Pasir ris mall with an estimated 280,000 sq ft NLA is one of the major developments that will be completed by 2024. Labrador Tower is also constructing a smaller retail component of about 30,000 square feet NLA.
Rents should be supported by the addition of retail space in 2024, as it is below the historic five-year average of 0.62m sq ft.
The capital value of the market is also expected to increase in 2024, according to her.
URA data indicates that retail prices in the Central Region rose by 0.9% since Q1’s low. In Q3, the index of prices was 26% below its peak in Q4 2014.
Owners who run their own retail concept or F&B as well those who simply lease their units out based on rental rates are responsible for the mishmash.
In the post-pandemic environment, these malls could benefit from a redesign with regard to mall positioning and trade mix strategy to provide an holistic shopper’s experience and appeal a new customer generation.
Orchard Road is expected to see an average annual rent increase of 3 to 5% by 2024.
In the suburbs, rents are expected to remain flat, as outbound travel, inflation, and discretionary spending dampen the demand for housing.
URA data estimates that 570,000 square feet of net lettable space (NLA) will be added to retail in 2024.

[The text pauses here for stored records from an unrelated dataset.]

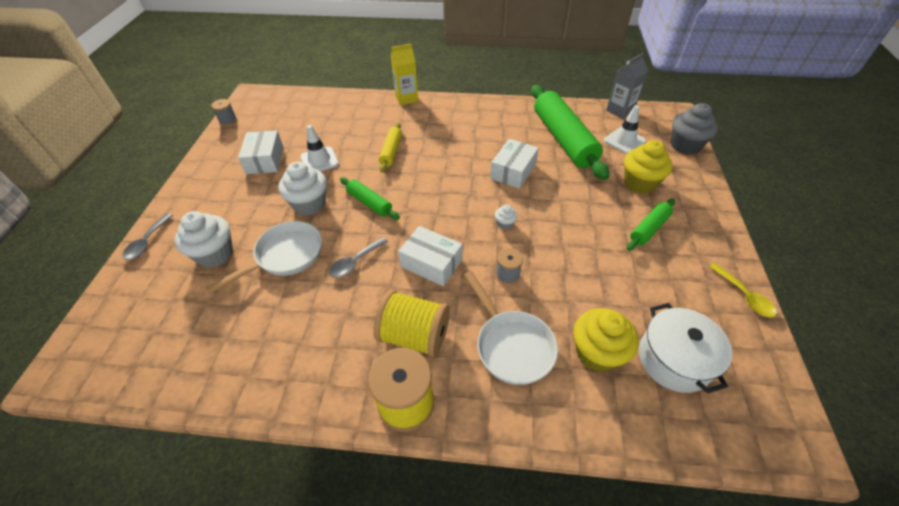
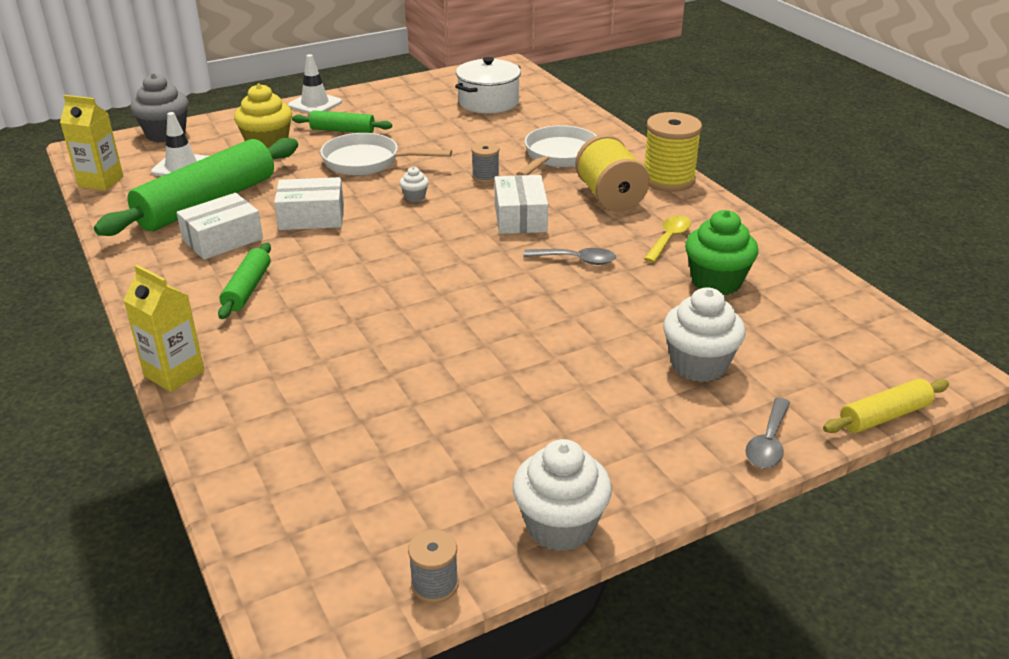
camera: 125 degrees left, 15 degrees down
(147, 242) = (768, 442): grey spoon -> grey spoon turned 135 degrees clockwise
(258, 320) = (716, 282): none -> green cupcake
(265, 160) = (494, 442): white box -> white box (222, 239)
(285, 256) = (630, 309): white pan -> white pan (367, 162)
(309, 204) = (533, 338): white cupcake -> white cupcake (560, 526)
(319, 160) = (437, 380): white traffic cone -> white traffic cone (315, 104)
(369, 203) = (478, 292): green rolling pin -> green rolling pin (247, 289)
(391, 151) = (351, 322): yellow rolling pin -> yellow rolling pin (884, 416)
(597, 353) = (519, 126): yellow cupcake -> none
(620, 111) = (101, 182): grey carton -> yellow carton
(744, 295) = (390, 88): yellow spoon -> yellow spoon (669, 239)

The 1.2 million square feet of NLA completed last year is still higher. This is a figure that is similar to the 599.549 sq. ft. NLA completed for 2021 and is slightly higher than 443,473 sq. ft.
In 2024, there is a low probability of an oversupply at retail and this will not impact retail rents in 2019.
According to market watchers, while the inflationary pressures and higher Goods and Services Tax will have an immediate impact, they won’t dampen spending on retail goods and services or push down rents.
Rents for prime retail properties are projected to increase between 1.5 and 4.1% in 2023. This will be driven by the Orchard Road, and Downtown submarkets.
Inflation and increased demand are driving up retail rents. This is especially true for Tier-1 malls, such as Ion Orchard, Nex, and Ion Orchard.
Retailers have been hit hard by the impact of inflation and the GST hike.